• _WHAT YOU WILL DO_: Every line that contains "format" must be located and copied from the data.

(Beginning of SUPPLIED RECORDS)

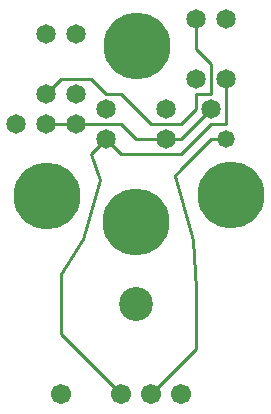
<source format=gbl>
%MOIN*%
%FSLAX25Y25*%
G04 D10 used for Character Trace; *
G04     Circle (OD=.01000) (No hole)*
G04 D11 used for Power Trace; *
G04     Circle (OD=.06700) (No hole)*
G04 D12 used for Signal Trace; *
G04     Circle (OD=.01100) (No hole)*
G04 D13 used for Via; *
G04     Circle (OD=.05800) (Round. Hole ID=.02800)*
G04 D14 used for Component hole; *
G04     Circle (OD=.06500) (Round. Hole ID=.03500)*
G04 D15 used for Component hole; *
G04     Circle (OD=.06700) (Round. Hole ID=.04300)*
G04 D16 used for Component hole; *
G04     Circle (OD=.08100) (Round. Hole ID=.05100)*
G04 D17 used for Component hole; *
G04     Circle (OD=.08900) (Round. Hole ID=.05900)*
G04 D18 used for Component hole; *
G04     Circle (OD=.11300) (Round. Hole ID=.08300)*
G04 D19 used for Component hole; *
G04     Circle (OD=.16000) (Round. Hole ID=.13000)*
G04 D20 used for Component hole; *
G04     Circle (OD=.18300) (Round. Hole ID=.15300)*
G04 D21 used for Component hole; *
G04     Circle (OD=.22291) (Round. Hole ID=.19291)*
%ADD10C,.01000*%
%ADD11C,.06700*%
%ADD12C,.01100*%
%ADD13C,.05800*%
%ADD14C,.06500*%
%ADD15C,.06700*%
%ADD16C,.08100*%
%ADD17C,.08900*%
%ADD18C,.11300*%
%ADD19C,.16000*%
%ADD20C,.18300*%
%ADD21C,.22291*%
%IPPOS*%
%LPD*%
G90*X0Y0D02*D15*X20000Y10000D03*D12*X40000D02*    
X20000Y30000D01*D15*X40000Y10000D03*X50000D03*D12*
X65000Y25000D01*Y45000D01*D21*X44900Y67400D03*D18*
X45000Y40000D03*D21*X76700Y76500D03*D15*          
X60000Y10000D03*D12*Y85000D02*X70000Y95000D01*    
X75000D01*D13*D03*D12*X60000Y90000D02*            
X70000Y100000D01*X40000Y90000D02*X60000D01*       
X40000D02*X35000Y95000D01*D14*D03*D12*            
X30000Y90000D01*X45000Y95000D02*X40000Y100000D01* 
X45000Y95000D02*X55000D01*D14*D03*D12*X60000D01*  
X70000Y105000D01*D14*D03*D12*Y100000D02*X75000D01*
X60000D02*X65000Y105000D01*X50000Y100000D02*      
X60000D01*X50000D02*X40000Y110000D01*X35000D01*   
X30000Y115000D01*X20000D01*X15000Y110000D01*D14*  
D03*X25000Y100000D03*D12*X15000D01*D14*D03*       
X25000Y110000D03*D12*Y100000D02*X40000D01*D14*    
X35000Y105000D03*X55000D03*D12*X70000Y120000D02*  
X65000Y125000D01*X70000Y110000D02*Y120000D01*     
X65000Y110000D02*X70000D01*X65000Y105000D02*      
Y110000D01*D14*X75000Y115000D03*D12*Y100000D01*   
D14*X65000Y115000D03*D12*Y125000D02*Y135000D01*   
D14*D03*X75000D03*D21*X45300Y126100D03*D14*       
X25000Y130000D03*X15000D03*D21*X15400Y75900D03*   
D14*X5000Y100000D03*D12*X20000Y30000D02*Y50000D01*
D10*X57766Y82550D02*X63833Y61350D01*              
X60000Y85000D02*X57766Y82550D01*X65000Y45000D02*  
X63833Y61350D01*X27316Y61816D02*X32983Y81483D01*  
X20000Y50000D02*X27316Y61816D01*X30000Y90000D02*  
X32983Y81483D01*M02*                              

</source>
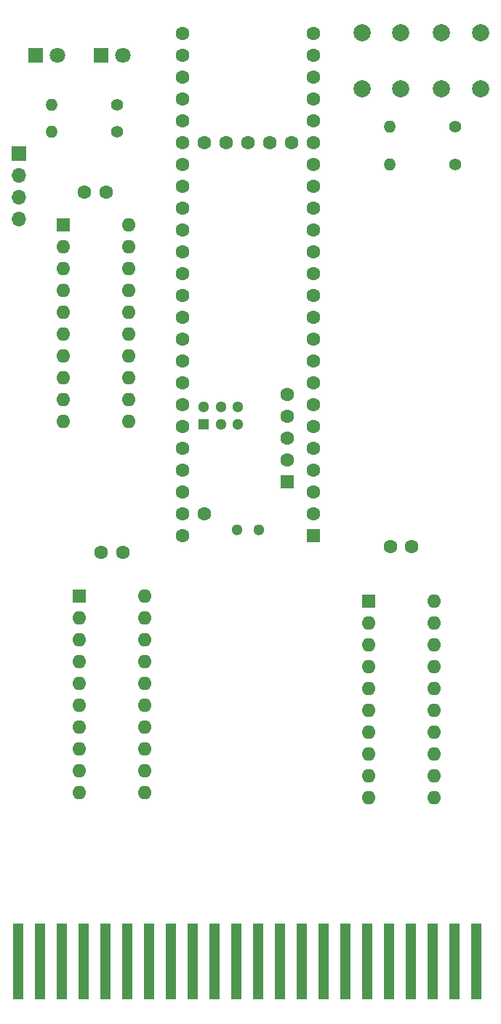
<source format=gbs>
G04 #@! TF.GenerationSoftware,KiCad,Pcbnew,(6.0.6)*
G04 #@! TF.CreationDate,2022-11-01T12:00:34+01:00*
G04 #@! TF.ProjectId,RTO_cart,52544f5f-6361-4727-942e-6b696361645f,rev?*
G04 #@! TF.SameCoordinates,Original*
G04 #@! TF.FileFunction,Soldermask,Bot*
G04 #@! TF.FilePolarity,Negative*
%FSLAX46Y46*%
G04 Gerber Fmt 4.6, Leading zero omitted, Abs format (unit mm)*
G04 Created by KiCad (PCBNEW (6.0.6)) date 2022-11-01 12:00:34*
%MOMM*%
%LPD*%
G01*
G04 APERTURE LIST*
%ADD10C,1.400000*%
%ADD11O,1.400000X1.400000*%
%ADD12R,1.600000X1.600000*%
%ADD13C,1.600000*%
%ADD14R,1.300000X1.300000*%
%ADD15C,1.300000*%
%ADD16R,1.800000X1.800000*%
%ADD17C,1.800000*%
%ADD18C,2.000000*%
%ADD19R,1.700000X1.700000*%
%ADD20O,1.700000X1.700000*%
%ADD21O,1.600000X1.600000*%
%ADD22R,1.270000X8.840000*%
G04 APERTURE END LIST*
D10*
X102870000Y-91440000D03*
D11*
X95250000Y-91440000D03*
D12*
X125730000Y-138430000D03*
D13*
X125730000Y-135890000D03*
X125730000Y-133350000D03*
X125730000Y-130810000D03*
X125730000Y-128270000D03*
X125730000Y-125730000D03*
X125730000Y-123190000D03*
X125730000Y-120650000D03*
X125730000Y-118110000D03*
X125730000Y-115570000D03*
X125730000Y-113030000D03*
X125730000Y-110490000D03*
X125730000Y-107950000D03*
X125730000Y-105410000D03*
X125730000Y-102870000D03*
X125730000Y-100330000D03*
X125730000Y-97790000D03*
X125730000Y-95250000D03*
X125730000Y-92710000D03*
X125730000Y-90170000D03*
X125730000Y-87630000D03*
X125730000Y-85090000D03*
X125730000Y-82550000D03*
X125730000Y-80010000D03*
X110490000Y-80010000D03*
X110490000Y-82550000D03*
X110490000Y-85090000D03*
X110490000Y-87630000D03*
X110490000Y-90170000D03*
X110490000Y-92710000D03*
X110490000Y-95250000D03*
X110490000Y-97790000D03*
X110490000Y-100330000D03*
X110490000Y-102870000D03*
X110490000Y-105410000D03*
X110490000Y-107950000D03*
X110490000Y-110490000D03*
X110490000Y-113030000D03*
X110490000Y-115570000D03*
X110490000Y-118110000D03*
X110490000Y-120650000D03*
X110490000Y-123190000D03*
X110490000Y-125730000D03*
X110490000Y-128270000D03*
X110490000Y-130810000D03*
X110490000Y-133350000D03*
X110490000Y-135890000D03*
X110490000Y-138430000D03*
X113030000Y-135890000D03*
X123190000Y-92710000D03*
X120650000Y-92710000D03*
X118110000Y-92710000D03*
X115570000Y-92710000D03*
X113030000Y-92710000D03*
D12*
X122679200Y-132130800D03*
D13*
X122679200Y-129590800D03*
X122679200Y-127050800D03*
X122679200Y-124510800D03*
X122679200Y-121970800D03*
D14*
X112928400Y-125460000D03*
D15*
X114928400Y-125460000D03*
X116928400Y-125460000D03*
X116928400Y-123460000D03*
X114928400Y-123460000D03*
X112928400Y-123460000D03*
X116840000Y-137700000D03*
X119380000Y-137700000D03*
D16*
X93340000Y-82550000D03*
D17*
X95880000Y-82550000D03*
D18*
X131360000Y-79935000D03*
X131360000Y-86435000D03*
X135860000Y-86435000D03*
X135860000Y-79935000D03*
D10*
X142240000Y-90805000D03*
D11*
X134620000Y-90805000D03*
D18*
X140625000Y-79935000D03*
X140625000Y-86435000D03*
X145125000Y-79935000D03*
X145125000Y-86435000D03*
D19*
X91440000Y-93990000D03*
D20*
X91440000Y-96530000D03*
X91440000Y-99070000D03*
X91440000Y-101610000D03*
D10*
X102870000Y-88265000D03*
D11*
X95250000Y-88265000D03*
D13*
X101560000Y-98425000D03*
X99060000Y-98425000D03*
X101005000Y-140335000D03*
X103505000Y-140335000D03*
D12*
X132090000Y-146055000D03*
D21*
X132090000Y-148595000D03*
X132090000Y-151135000D03*
X132090000Y-153675000D03*
X132090000Y-156215000D03*
X132090000Y-158755000D03*
X132090000Y-161295000D03*
X132090000Y-163835000D03*
X132090000Y-166375000D03*
X132090000Y-168915000D03*
X139710000Y-168915000D03*
X139710000Y-166375000D03*
X139710000Y-163835000D03*
X139710000Y-161295000D03*
X139710000Y-158755000D03*
X139710000Y-156215000D03*
X139710000Y-153675000D03*
X139710000Y-151135000D03*
X139710000Y-148595000D03*
X139710000Y-146055000D03*
D12*
X98435000Y-145420000D03*
D21*
X98435000Y-147960000D03*
X98435000Y-150500000D03*
X98435000Y-153040000D03*
X98435000Y-155580000D03*
X98435000Y-158120000D03*
X98435000Y-160660000D03*
X98435000Y-163200000D03*
X98435000Y-165740000D03*
X98435000Y-168280000D03*
X106055000Y-168280000D03*
X106055000Y-165740000D03*
X106055000Y-163200000D03*
X106055000Y-160660000D03*
X106055000Y-158120000D03*
X106055000Y-155580000D03*
X106055000Y-153040000D03*
X106055000Y-150500000D03*
X106055000Y-147960000D03*
X106055000Y-145420000D03*
D12*
X96530000Y-102240000D03*
D21*
X96530000Y-104780000D03*
X96530000Y-107320000D03*
X96530000Y-109860000D03*
X96530000Y-112400000D03*
X96530000Y-114940000D03*
X96530000Y-117480000D03*
X96530000Y-120020000D03*
X96530000Y-122560000D03*
X96530000Y-125100000D03*
X104150000Y-125100000D03*
X104150000Y-122560000D03*
X104150000Y-120020000D03*
X104150000Y-117480000D03*
X104150000Y-114940000D03*
X104150000Y-112400000D03*
X104150000Y-109860000D03*
X104150000Y-107320000D03*
X104150000Y-104780000D03*
X104150000Y-102240000D03*
D10*
X142240000Y-95250000D03*
D11*
X134620000Y-95250000D03*
D13*
X134640000Y-139700000D03*
X137140000Y-139700000D03*
D22*
X144665700Y-187960000D03*
X142125700Y-187960000D03*
X139585700Y-187960000D03*
X137045700Y-187960000D03*
X134505700Y-187960000D03*
X131965700Y-187960000D03*
X129425700Y-187960000D03*
X126885700Y-187960000D03*
X124345700Y-187960000D03*
X121805700Y-187960000D03*
X119265700Y-187960000D03*
X116725700Y-187960000D03*
X114185700Y-187960000D03*
X111645700Y-187960000D03*
X109105700Y-187960000D03*
X106565700Y-187960000D03*
X104025700Y-187960000D03*
X101485700Y-187960000D03*
X98945700Y-187960000D03*
X96405700Y-187960000D03*
X93865700Y-187960000D03*
X91325700Y-187960000D03*
D16*
X100960000Y-82550000D03*
D17*
X103500000Y-82550000D03*
M02*

</source>
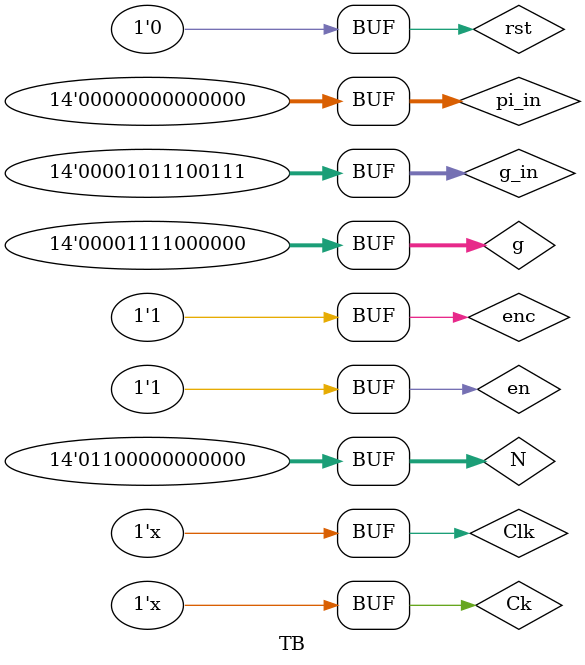
<source format=v>
`timescale 1ns / 1ps


module TB();
reg Ck;
reg Clk;
reg en;
reg enc;
reg rst;
reg [13:0] g_in;
reg [13:0] g;
reg [13:0] pi_in;
reg [13:0] N;
wire Zk;
wire zk;
wire [13:0] count_out;
wire [13:0] gout;
wire [13:0] pi_out;
wire Zkk;
wire zkk;



Main_Encoder uut(Ck,Clk,en,enc, Zk, zk,pi_out,pi_in,g_in,gout,N,rst,g,count_out,Zkk,zkk);


initial
begin
rst = 1;
Clk=0;
Ck=1;
en=0;
enc=1'b0;
g_in = 10'b1011100111;
g = 10'b1111000000;
pi_in = 1'b0;
N=13'b1100000000000;
#10
rst = 0;

   
#500000 en=1'b1;
#1000 enc=1'b1;
end

always #4   Ck = ~Ck;
always #5 Clk = ~Clk;
endmodule

</source>
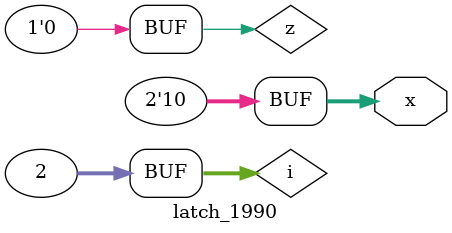
<source format=v>
module latch_1990 #(
        parameter BUG = 1
) (
	(* nowrshmsk = !BUG *)
        output reg [1:0] x
);
        wire z = 0;
        integer i;
        always @*
                for (i = 0; i < 2; i=i+1)
                        x[z^i] = z^i;
endmodule

</source>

(End of SUPPLIED RECORDS)

• _OUTPUT OF THE EXERCISE_:
<source format=gbl>
<source format=gbs>
G04 Gerber Fmt 4.6, Leading zero omitted, Abs format (unit mm)*
<source format=v>
<source format=v>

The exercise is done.